Iba a dar un paso más hacia el negro, cuando éste, súbitamente, se quitó las manos de la cara -Lituma se quedó estupefacto al descubrir, bajo la mata de pelo pasa apelmazado, esos ojos sobrecogidos, esas cicatrices horribles, esa enorme jeta de la que sobresalía un único, largo y afilado diente-, volvió a lanzar ese híbrido, incomprensible, inhumano alarido, miró a un lado y a otro, desasosegado, indócil, nervioso, como un animal que busca un camino para huir, y por fin, estúpidamente, eligió el que no debía, el que bloqueaba el sargento con su cuerpo. Porque no se abalanzó contra él sino intentó escapar a través de él. Corrió y fue tan inesperado que Lituma no alcanzó a atajarlo y lo sintió que se estrellaba contra él. El sargento tenía sus nervios bien puestos: no se le fue el dedo, no se le escapó un tiro.
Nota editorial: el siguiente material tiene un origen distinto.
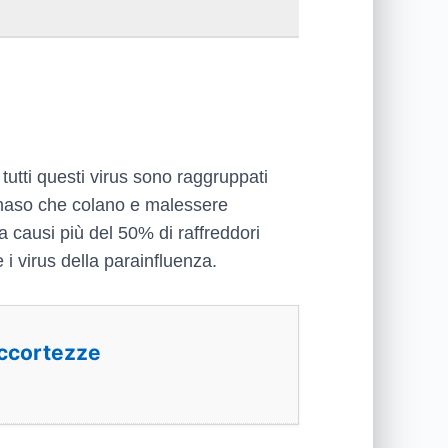
 tutti questi virus sono raggruppati
e naso che colano e malessere
a causi più del 50% di raffreddori
 e i virus della parainfluenza.
Accortezze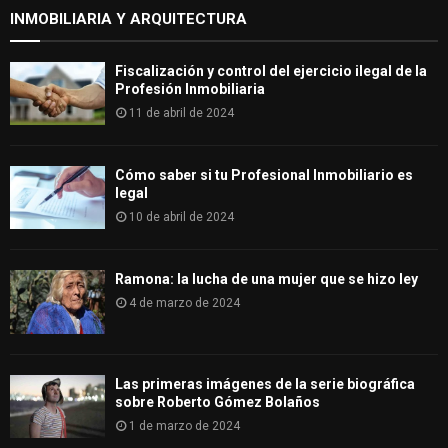
INMOBILIARIA Y ARQUITECTURA
Fiscalización y control del ejercicio ilegal de la
Profesión Inmobiliaria
11 de abril de 2024
Cómo saber si tu Profesional Inmobiliario es
legal
10 de abril de 2024
Ramona: la lucha de una mujer que se hizo ley
4 de marzo de 2024
Las primeras imágenes de la serie biográfica
sobre Roberto Gómez Bolaños
1 de marzo de 2024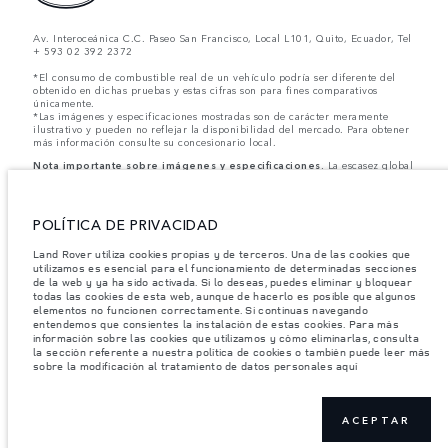
Av. Interoceánica C.C. Paseo San Francisco, Local L101, Quito, Ecuador, Tel
+ 593 02 392 2372
*El consumo de combustible real de un vehículo podría ser diferente del
obtenido en dichas pruebas y estas cifras son para fines comparativos
únicamente.
*Las imágenes y especificaciones mostradas son de carácter meramente
ilustrativo y pueden no reflejar la disponibilidad del mercado. Para obtener
más información consulte su concesionario local.
Nota importante sobre imágenes y especificaciones.
La escasez global
de semiconductores está afectando actualmente la producción de ciertos
equipamientos, la disponibilidad de opcionales y los tiempos de producción.
Esta es una situación muy dinámica y como resultado de ella, el uso de
fotografías en este sitio web puede no reflejar completamente las
POLÍTICA DE PRIVACIDAD
especificaciones disponibles de equipamientos, opcionales, versiones y
colores. Recomendamos que los clientes se pongan en contacto con el
Land Rover utiliza cookies propias y de terceros. Una de las cookies que
distribuidor de su preferencia, quien podrá dar a conocer las restricciones
utilizamos es esencial para el funcionamiento de determinadas secciones
actuales de nuestros vehículos y que no realicen un pedido basándose
de la web y ya ha sido activada. Si lo deseas, puedes eliminar y bloquear
únicamente en las especificaciones e imágenes mostradas en este sitio web.
todas las cookies de esta web, aunque de hacerlo es posible que algunos
Jaguar Land Rover Limited busca constantemente nuevas formas de mejorar
elementos no funcionen correctamente. Si continuas navegando
las especificaciones, el diseño y la producción de sus vehículos, piezas y
entendemos que consientes la instalación de estas cookies. Para más
accesorios, por lo que se producen modificaciones de forma continua y sin
información sobre las cookies que utilizamos y cómo eliminarlas, consulta
previo aviso. Según el modelo, algunas funciones serán opcionales o
la sección referente a nuestra política de cookies o también puede leer más
vendrán incluidas de serie. La información, las especificaciones, los motores
sobre la modificación al tratamiento de datos personales aquí
y los colores que aparecen en esta página web se basan en las
especificaciones europeas. Estos pueden variar en función del mercado y
pueden ser modificados sin previo aviso. Algunos vehículos se muestran con
equipamiento opcional y accesorios originales que pueden no estar
ACEPTAR
disponibles en todos los mercados. Ponte en contacto con tu concesionario
local para consultar disponibilidad y precios.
El zambo, al chocar, bufó y entonces Lituma le dio un empujón y vio que se venía al suelo como si fuera de trapo. Para que se estuviese tranquilo, lo pateó.
– Párate -le ordenó-. Además de loco eres tonto. Y cómo apestas.
Tenía un olor indefinible, a alquitrán, acetona, pis y gato. Se había dado vuelta y, las espaldas contra el suelo, lo miraba con pánico.
– Pero de dónde has podido salir tú -murmuró Lituma. Acercó un poco la linterna y examinó un rato, confuso, esa increíble cara cruzada y descruzada por incisiones rectilíneas, pequeñas nervaduras que recorrían sus mejillas, su nariz, su frente, su mentón y se perdían por su cuello. Cómo había podido andar por las calles del Callao un tipo con una pinta así, y con los mellizos al aire, sin que alguien diera parte.
– Levántate de una vez o te doy tu sopapo -dijo Lituma-. Loco o no loco ya me cansaste.
El tipo no se movió. Había comenzado a hacer unos ruidos con la boca, un murmullo indescifrable, un ronroneo, un bisbiseo, algo que parecía tener que ver más con pájaros, insectos o fieras que con hombres. Y seguía mirando la linterna con un terror infinito.